• [WORK TO BE COMPLETED]
Your response should be the complete data, transcribed exactly.

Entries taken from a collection
• • •
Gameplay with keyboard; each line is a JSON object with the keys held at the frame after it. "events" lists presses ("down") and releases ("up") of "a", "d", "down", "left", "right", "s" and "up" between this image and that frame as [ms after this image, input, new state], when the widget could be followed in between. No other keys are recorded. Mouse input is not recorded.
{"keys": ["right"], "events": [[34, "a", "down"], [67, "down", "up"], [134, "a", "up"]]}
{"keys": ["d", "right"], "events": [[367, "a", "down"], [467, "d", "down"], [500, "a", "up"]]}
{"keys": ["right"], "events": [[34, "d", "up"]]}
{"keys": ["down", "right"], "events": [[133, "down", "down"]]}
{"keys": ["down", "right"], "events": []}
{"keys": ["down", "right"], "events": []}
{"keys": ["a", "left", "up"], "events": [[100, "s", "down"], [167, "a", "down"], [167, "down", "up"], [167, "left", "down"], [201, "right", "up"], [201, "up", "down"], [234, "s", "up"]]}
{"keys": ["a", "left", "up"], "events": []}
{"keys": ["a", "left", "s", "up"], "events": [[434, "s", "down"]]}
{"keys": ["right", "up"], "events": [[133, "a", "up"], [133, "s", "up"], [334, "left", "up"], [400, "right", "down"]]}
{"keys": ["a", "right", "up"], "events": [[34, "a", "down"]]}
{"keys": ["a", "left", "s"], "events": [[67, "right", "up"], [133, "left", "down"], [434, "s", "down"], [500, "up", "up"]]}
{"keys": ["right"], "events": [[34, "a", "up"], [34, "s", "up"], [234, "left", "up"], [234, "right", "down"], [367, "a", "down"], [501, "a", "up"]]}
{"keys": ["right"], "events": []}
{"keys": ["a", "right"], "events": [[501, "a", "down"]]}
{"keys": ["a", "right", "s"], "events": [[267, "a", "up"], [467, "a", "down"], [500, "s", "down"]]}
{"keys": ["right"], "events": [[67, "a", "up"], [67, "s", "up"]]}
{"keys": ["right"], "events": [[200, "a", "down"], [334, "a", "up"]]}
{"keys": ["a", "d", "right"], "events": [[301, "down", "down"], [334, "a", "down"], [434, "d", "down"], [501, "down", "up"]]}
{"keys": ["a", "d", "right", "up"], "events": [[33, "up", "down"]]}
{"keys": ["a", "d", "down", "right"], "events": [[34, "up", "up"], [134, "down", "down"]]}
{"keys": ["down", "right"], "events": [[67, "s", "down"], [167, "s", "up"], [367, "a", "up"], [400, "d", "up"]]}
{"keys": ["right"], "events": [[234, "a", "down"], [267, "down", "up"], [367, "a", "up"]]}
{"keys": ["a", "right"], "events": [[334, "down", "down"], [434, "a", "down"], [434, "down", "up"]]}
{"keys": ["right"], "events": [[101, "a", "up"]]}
• • •
• [RESPONSE TO THE EXERCISE]
Gameplay with keyboard; each line is a JSON object with the keys held at the frame after it. "events" lists presses ("down") and releases ("up") of "a", "d", "down", "left", "right", "s" and "up" between this image and that frame as [ms after this image, input, new state], when the widget could be followed in between. No other keys are recorded. Mouse input is not recorded.
{"keys": ["right"], "events": [[34, "a", "down"], [67, "down", "up"], [134, "a", "up"]]}
{"keys": ["d", "right"], "events": [[367, "a", "down"], [467, "d", "down"], [500, "a", "up"]]}
{"keys": ["right"], "events": [[34, "d", "up"]]}
{"keys": ["down", "right"], "events": [[133, "down", "down"]]}
{"keys": ["down", "right"], "events": []}
{"keys": ["down", "right"], "events": []}
{"keys": ["a", "left", "up"], "events": [[100, "s", "down"], [167, "a", "down"], [167, "down", "up"], [167, "left", "down"], [201, "right", "up"], [201, "up", "down"], [234, "s", "up"]]}
{"keys": ["a", "left", "up"], "events": []}
{"keys": ["a", "left", "s", "up"], "events": [[434, "s", "down"]]}
{"keys": ["right", "up"], "events": [[133, "a", "up"], [133, "s", "up"], [334, "left", "up"], [400, "right", "down"]]}
{"keys": ["a", "right", "up"], "events": [[34, "a", "down"]]}
{"keys": ["a", "left", "s"], "events": [[67, "right", "up"], [133, "left", "down"], [434, "s", "down"], [500, "up", "up"]]}
{"keys": ["right"], "events": [[34, "a", "up"], [34, "s", "up"], [234, "left", "up"], [234, "right", "down"], [367, "a", "down"], [501, "a", "up"]]}
{"keys": ["right"], "events": []}
{"keys": ["a", "right"], "events": [[501, "a", "down"]]}
{"keys": ["a", "right", "s"], "events": [[267, "a", "up"], [467, "a", "down"], [500, "s", "down"]]}
{"keys": ["right"], "events": [[67, "a", "up"], [67, "s", "up"]]}
{"keys": ["right"], "events": [[200, "a", "down"], [334, "a", "up"]]}
{"keys": ["a", "d", "right"], "events": [[301, "down", "down"], [334, "a", "down"], [434, "d", "down"], [501, "down", "up"]]}
{"keys": ["a", "d", "right", "up"], "events": [[33, "up", "down"]]}
{"keys": ["a", "d", "down", "right"], "events": [[34, "up", "up"], [134, "down", "down"]]}
{"keys": ["down", "right"], "events": [[67, "s", "down"], [167, "s", "up"], [367, "a", "up"], [400, "d", "up"]]}
{"keys": ["right"], "events": [[234, "a", "down"], [267, "down", "up"], [367, "a", "up"]]}
{"keys": ["a", "right"], "events": [[334, "down", "down"], [434, "a", "down"], [434, "down", "up"]]}
{"keys": ["right"], "events": [[101, "a", "up"]]}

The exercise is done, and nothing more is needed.